一個女人走在夜色裡,走在廣島那「無邊無際」的黑暗中。我們看著她,好像多少明白了一些這一切的來由:她刻骨銘心的愛情,成就於一場戰爭,也隨著同一場戰爭的終止而劃下句點。同時,在那場戰爭裡,還有著她的絕望、瘋狂和憤怒。於是她來到廣島,這個充滿了最多戰爭回憶、同樣令人絕望而瘋狂的地方。廣島與納維爾,這兩座城市之於她,彷彿彼此的鏡像:同樣有一條河,同樣的災難與痛苦,同樣愛上了一名異國的男子。更重要的是,對她而言,這兩座城市都不是真的,都不屬於現實。她沒有現實,因為現實是那麼教人難以承受。
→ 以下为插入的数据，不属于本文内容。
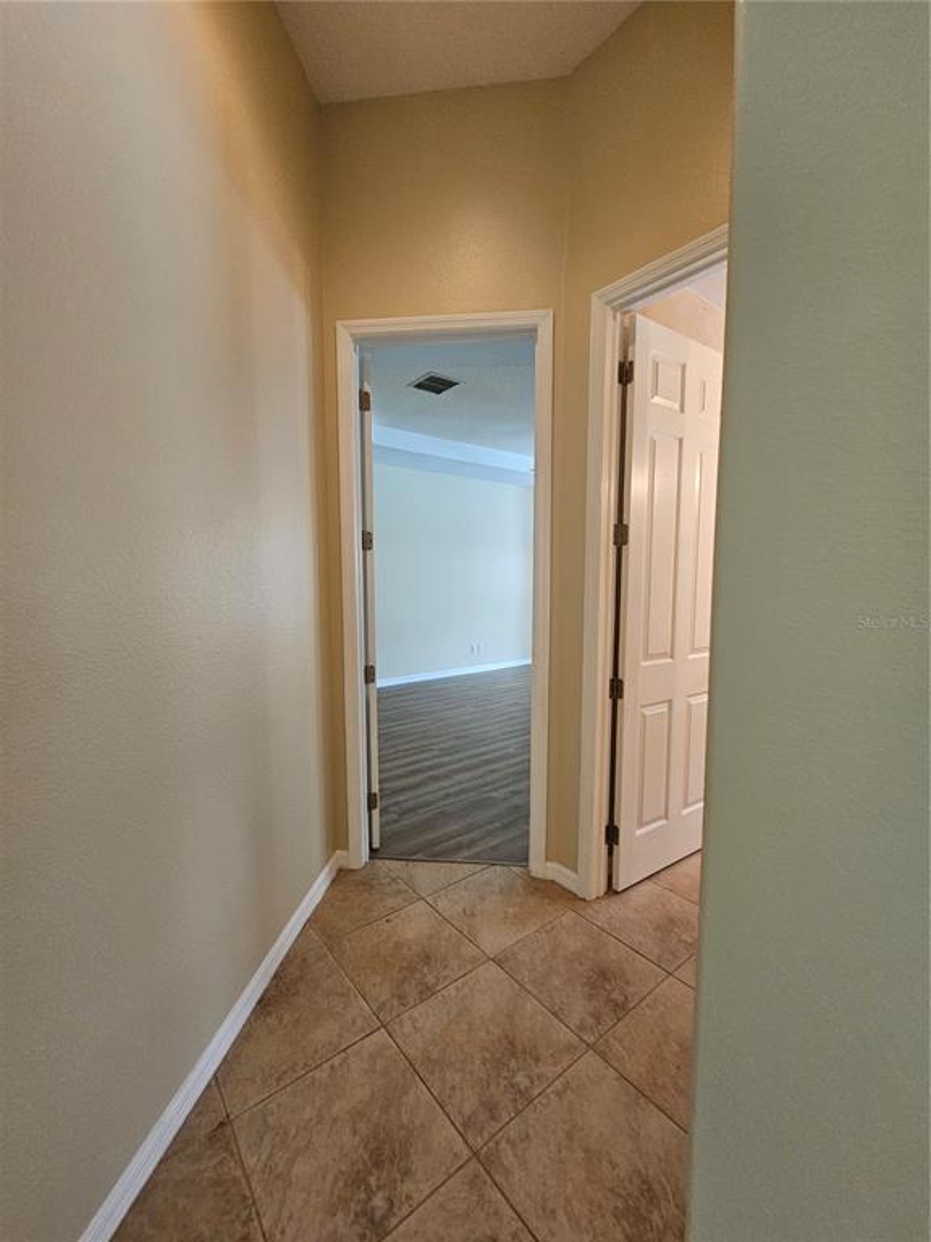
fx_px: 466
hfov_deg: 89.9
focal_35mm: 13
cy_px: 621
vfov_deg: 106.2
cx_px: 466
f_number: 2.2
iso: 250
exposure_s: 1/60
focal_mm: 2.2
而她所能做的,不外是在多年以後依舊遊走於虛構的廣島與記憶中的納維爾,直到這兩座城市融合為一,賦予她的傷痛一種意義、一個名字。
所以我們無須太過詫異,當《廣島之戀》後段,女主角隻身走在街上,旁若無人,廣島霓虹繽紛的街頭畫面卻反覆穿插著納維爾的鄉下小城風光。到了這個時候,女主角已成為一名真正意義上的「漫遊者」,沈浸在她的主觀性當中,自我放逐於所有既成的現實之外,試圖憑藉一己之力,來重建一個業已分崩離析的世界。她因此回到了原點,那愛情的最初,與最後。她告訴自己:「我遇見了你。我記得你。這個城市本來就是專為愛情而造的。你本來就是為我而來到這個世上的。我渴望極了,渴望不忠誠,渴望通姦,渴望欺騙,還渴望死亡。我這樣很久了。我毫不懷疑,有一天你會遇見我的。我以無限的耐心,平靜地等待著你。按你的意願佔有我吧!這樣,就沒有人在你之後,會明白這許多慾望的來由。親愛的,我們就待在一起吧。」
她的愛情業已完成。正因為此時此刻,分坐在咖啡廳裡不同的位子,他們,那名女子和那個男人,再度變成了素不相識的陌生人。
然後,溫柔地,艱難而緩慢地,他們命名了對方。
「廣島是你的名字。」
「我的名字,對。那是我的名字。」
「妳的名字是,納維爾。」
這就是廣島之戀。我們會記得、遺忘,然後再度想起,因為愛與劫毀原是互為表裡,並終將互相救贖。

arrow
arrow
    全站熱搜
    創作者介紹
    創作者 胸部星球人 的頭像
    胸部星球人

    我的奮鬥

    胸部星球人 發表在 痞客邦 留言(2) 人氣()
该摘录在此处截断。